Outlined below are some other organically derived chemicals which are used as insecticides:
Pyrethrin is a natural product extracted from white Chrysanthemum flowers, that have been used as insecticides for over a century. It works against a very wide range of insect pests. The main active principles of Pyrethrum flowers are known as Pyrethrins. Pyrethrin is a fast-acting poison which disrupts the nervous system and causes paralysis of the insect, while at the same time being non-toxic to warm-blooded animals. Pyrethrins are also biodegradable and they break down very quickly in sunlight, moisture and oxygen. Pyrethrins are usually combined with other insecticides like rotenone to ensure their effectiveness. In some people, pyrethrin can cause a skin rash, and breathing the dust can cause headaches and sickness.
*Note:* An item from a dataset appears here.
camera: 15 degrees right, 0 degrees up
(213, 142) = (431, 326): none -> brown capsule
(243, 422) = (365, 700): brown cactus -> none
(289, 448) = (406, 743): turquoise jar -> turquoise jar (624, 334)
Annona trees are grown for fruit in Vietnam. The most useful for making botanical insecticides is custard apple or binh bat (Annona muricata). The botanical insecticide is contained in the unripe fruits, leaves, roots, and especially seeds. It works as a stomach poison, contact poison and repellant. It is said to be effective against leafhoppers and caterpillars.
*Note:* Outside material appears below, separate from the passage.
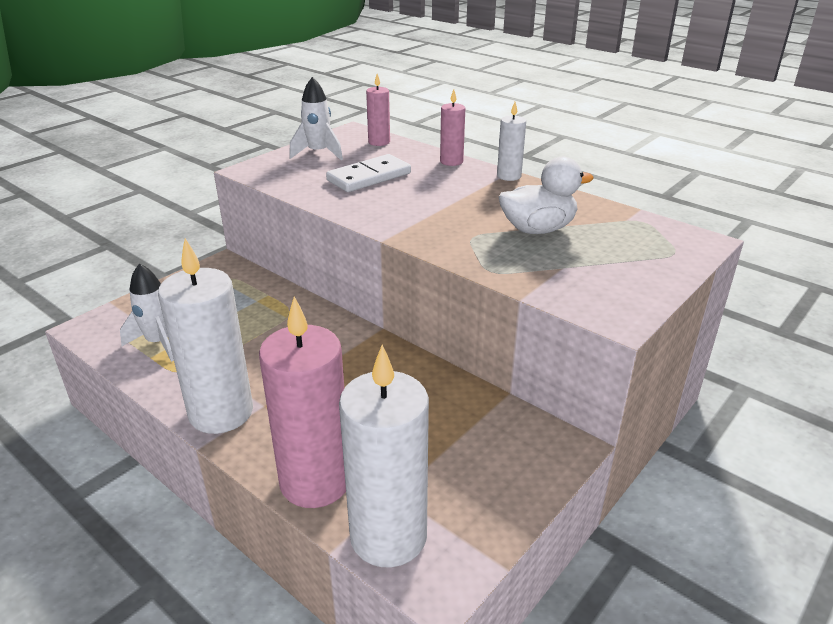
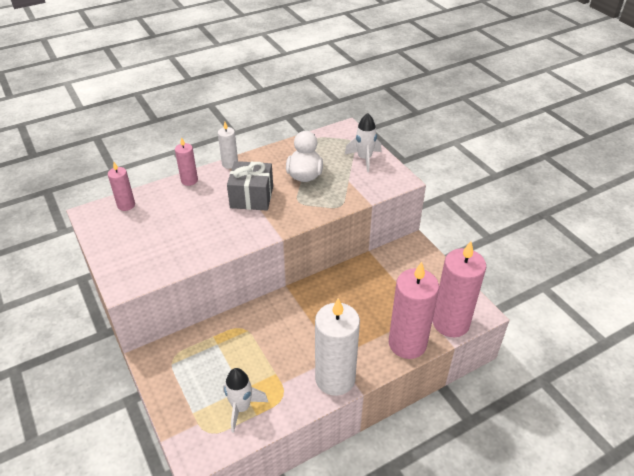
camera: 70 degrees left, 10 degrees up
(318, 153) = (121, 241): white rocket -> white rocket (364, 159)
(369, 177) = (186, 224): white domino -> none
(388, 536) = (450, 323): white candle -> pink candle
(452, 203) = (252, 197): none -> grey gift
Neem, derived from the neem tree (Azadiracta indica) of semi-arid tropical regions, contains many active compounds that act as feeding deterrents and as insect growth regulators. The main active ingredient is azadiractin, which is said to be effective on 200 types of insects, mites and nematodes. These include caterpillars, thrips and whiteflies. It has low toxicity to mammals, including people. It is also biodegradable and loses its effectiveness when exposed to direct sunlight.
Nicotine, derived from tobacco, is extremely toxic and fast acting on most animals. The nicotine of half a cigarette, if injected into the blood, is enough to kill a full-grown man. An additional danger of using tobacco leaf extract is that this extract may contain a virus disease called Tobacco Mosaic Virus, or TMV. This virus disease affects a wide range of plants, for example tomato and aubergine. Nicotine kills insects by contact, and if inhaled or eaten. The most common use is to control soft-bodied insects such as aphids, mites, and caterpillars.
Marigolds are often grown in gardens for their attractive flowers, and are even cultivated commercially for use as cut flowers. But marigold can also have a repellant effect on insects and nematodes. Dried marigold when incorporated into soil has been found to improve the overall health of young plants. Fresh marigold tea also repels caterpillars on cabbage, but only for a few hours.
Chilli, or chillipepper. The ripe fruits and seed contain insecticidal compounds and they can control aphids and caterpillars. Highly concentrated chili solution has been known to produce similar results to synthetic insecticides.